2-Furylethylamine

Clinical data
- Other names: 2-Furylethylamine; Furylethylamine; 2-Furan-2-yl-ethylamine; 2-Furanethanamine; 2-(2-Furyl)ethanamine; 2-(2-Aminoethyl)furan; 2-(Furan-2-yl)ethan-1-amine; Furfurylmethylamine
- ATC code: None;

Identifiers
- IUPAC name 2-(furan-2-yl)ethanamine;
- CAS Number: 1121-46-6 86423-58-7 (HCl);
- PubChem CID: 1132863;
- ChemSpider: 963066;
- ChEMBL: ChEMBL4552984;
- CompTox Dashboard (EPA): DTXSID60360632 ;
- ECHA InfoCard: 100.128.411

Chemical and physical data
- Formula: C_{6}H_{9}NO
- Molar mass: 111.144 g·mol^{−1}
- 3D model (JSmol): Interactive image;
- SMILES C1=COC(=C1)CCN;
- InChI InChI=1S/C6H9NO/c7-4-3-6-2-1-5-8-6/h1-2,5H,3-4,7H2; Key:ZQSLNSHMUQXSQJ-UHFFFAOYSA-N;

= 2-Furylethylamine =

2-Furylethylamine (2-FEA or FEA) is a drug of the arylalkylamine family related to the substituted phenethylamines such as β-phenethylamine (PEA) and amphetamine. It is known to have similar pressor effects as amphetamine and strong constricting effects on the uterus in animals. The psychoactive effects of FEA in humans are unknown.

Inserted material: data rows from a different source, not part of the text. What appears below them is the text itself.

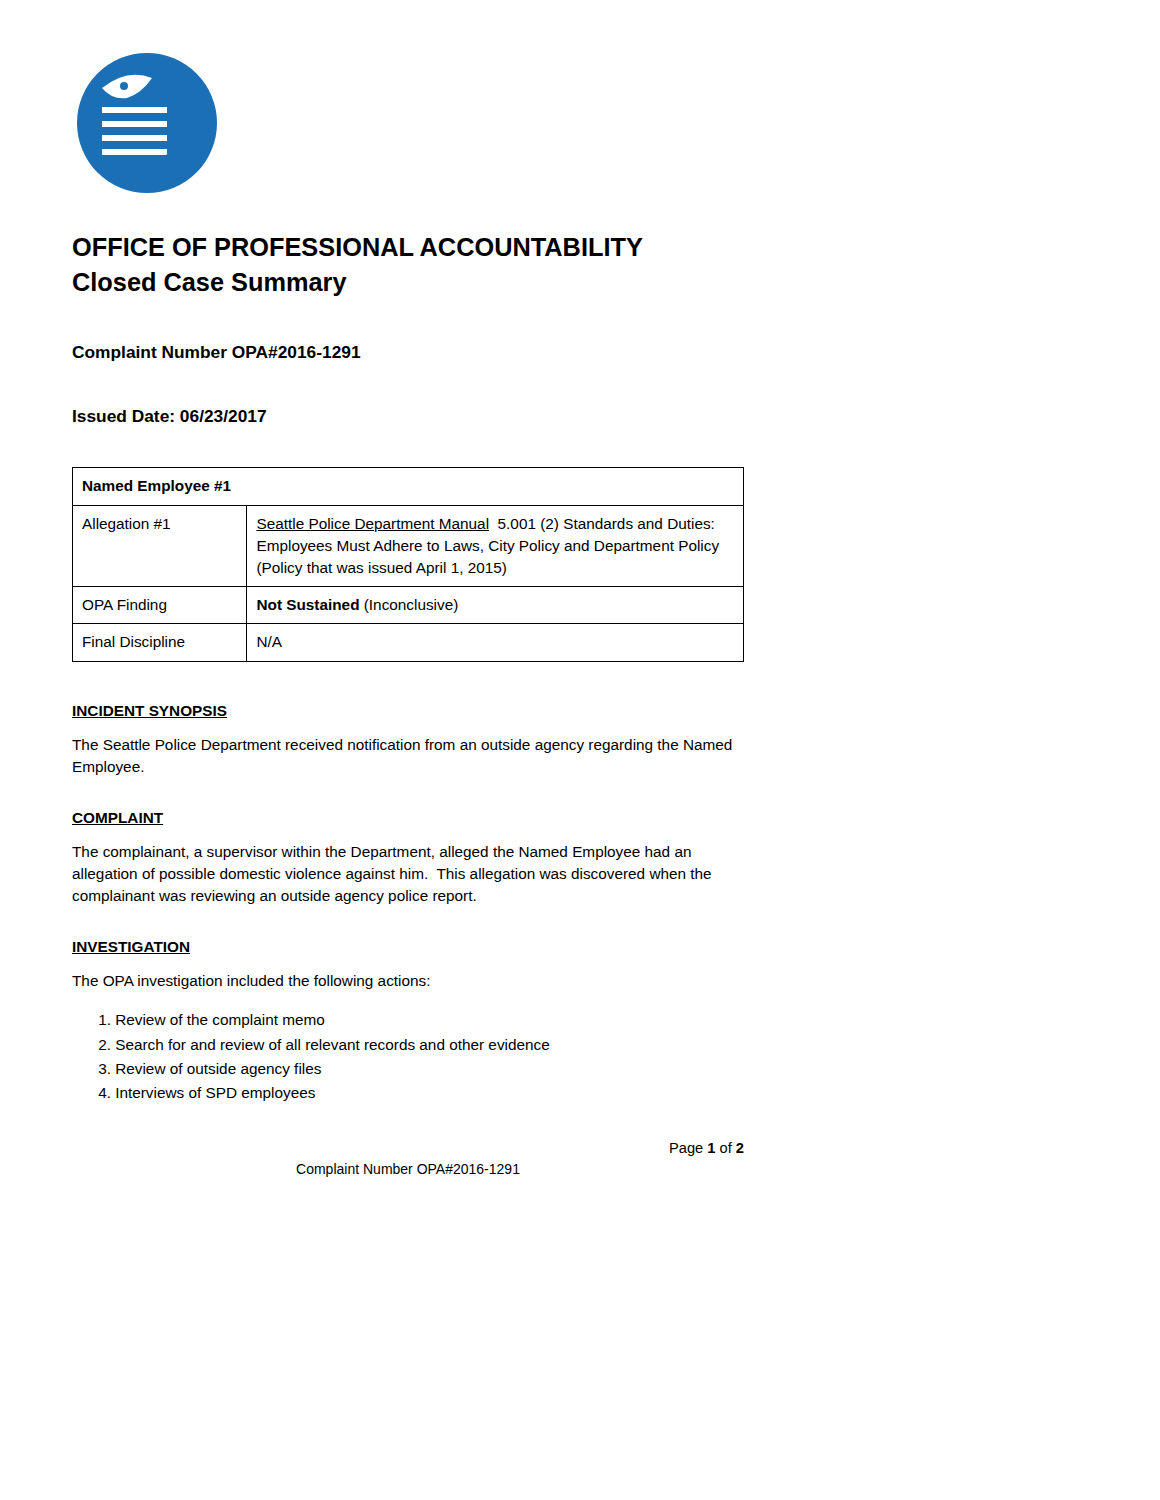OFFICE OF PROFESSIONAL ACCOUNTABILITY
Closed Case Summary
Complaint Number OPA#2016-1291
Issued Date: 06/23/2017
| Named Employee #1 |
| Allegation #1 | Seattle Police Department Manual 5.001 (2) Standards and Duties: Employees Must Adhere to Laws, City Policy and Department Policy (Policy that was issued April 1, 2015) |
| OPA Finding | Not Sustained (Inconclusive) |
| Final Discipline | N/A |
INCIDENT SYNOPSIS
The Seattle Police Department received notification from an outside agency regarding the Named Employee.
COMPLAINT
The complainant, a supervisor within the Department, alleged the Named Employee had an allegation of possible domestic violence against him. This allegation was discovered when the complainant was reviewing an outside agency police report.
INVESTIGATION
The OPA investigation included the following actions:
Review of the complaint memo
Search for and review of all relevant records and other evidence
Review of outside agency files
Interviews of SPD employees
Page 1 of 2
Complaint Number OPA#2016-1291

Derivatives of FEA include α-Me-FEA (furylisopropylamine) and α,N-Me-FEA, among others. α-Me-FEA was less several-fold potent than amphetamine in animals and showed limited effects in humans. Analogues of FEA, besides β-phenethylamine (PEA) and amphetamine (α-Me-PEA), include TH-FEA, α-Me-TH-FEA, ThEA, thiopropamine (α-Me-ThEA), 3-ThEA, 2-(2-pyrrolyl)ethylamine (NEA), and α-Me-NEA, among others. Some of them are known to be active.

FEA was first synthesized by 1920. FEA and analogues were studied by Gordon Alles and colleagues, who discovered its pressor effects. FEA is not a controlled substance in the United States as of 2011.